The consequences for non-compliance with SB 17 remain vague, with potentially severe penalties. First-time offenders could face employee suspension for an academic year, escalating to employee termination for subsequent violations, and once an offense occurs, the employee’s name goes on a coordinating board list, barring any college institutions from hiring them.

Institutions that are found to be in violation could receive fines up to the lesser of 1 million dollars, potentially diverting essential funds from struggling programs and risking program failures upon minor offenses.

What is a better solution to Senate Bill 17?

Alternatives to SB 17 include a variety of regulations that could be set in place, rather than completely disband the offices of DEI. If the main arguments are that decisions are being made based on a person’s race, sex, color or ethnicity, then the politicians could instead come up with checks and audits that ensure that no decision is unfairly considering a person’s demographic in any way that is exclusive or partial to one party over another.

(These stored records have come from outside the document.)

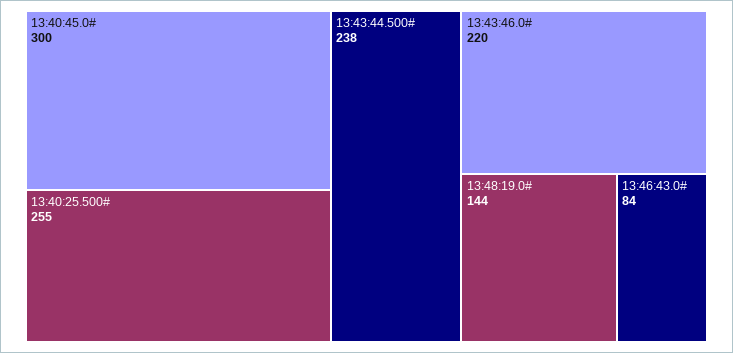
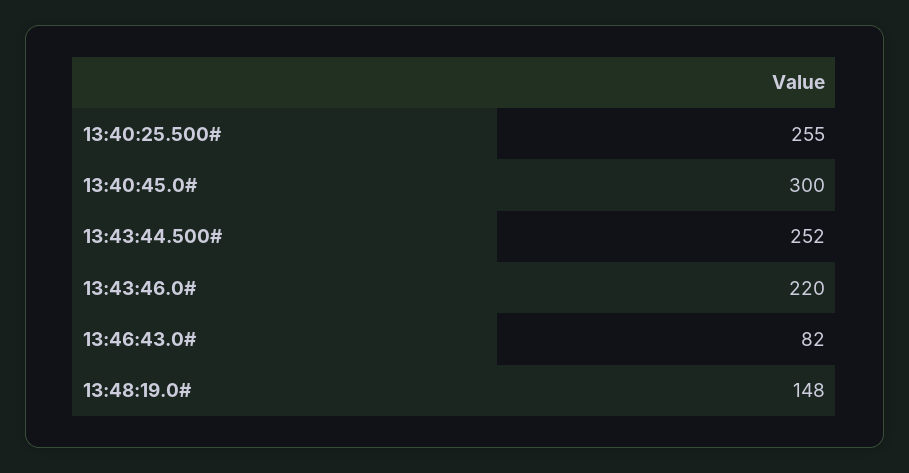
  {
    "13:40:45.0#": 300,
    "13:40:25.500#": 255,
-   "13:43:44.500#": 238,
+   "13:43:44.500#": 252,
    "13:43:46.0#": 220,
-   "13:48:19.0#": 144,
+   "13:48:19.0#": 148,
-   "13:46:43.0#": 84
+   "13:46:43.0#": 82
  }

So why ruin a good thing? The DEI offices strive to create an environment in which every opportunity and resource is equal, and everyone can feel included. The offices help to maintain the healthy environments on campus that can make everyone feel supported, and equally successful.

The main arguments that are made against the idea of the DEI offices are based on misconceptions or misunderstandings of the DEI office processes and decisions, and so the bill should not be seeking to close down that which is helping so many people. Instead, it may be better to think of regulations and rules that could be used as a check on the offices to ensure that all decisions are fair and not just based on a person’s demographic.

Ultimately, SB 17 is just attacking a system that is meant to allow students of all backgrounds to succeed, and by doing so, it’s moving Texas backward on the path of progress.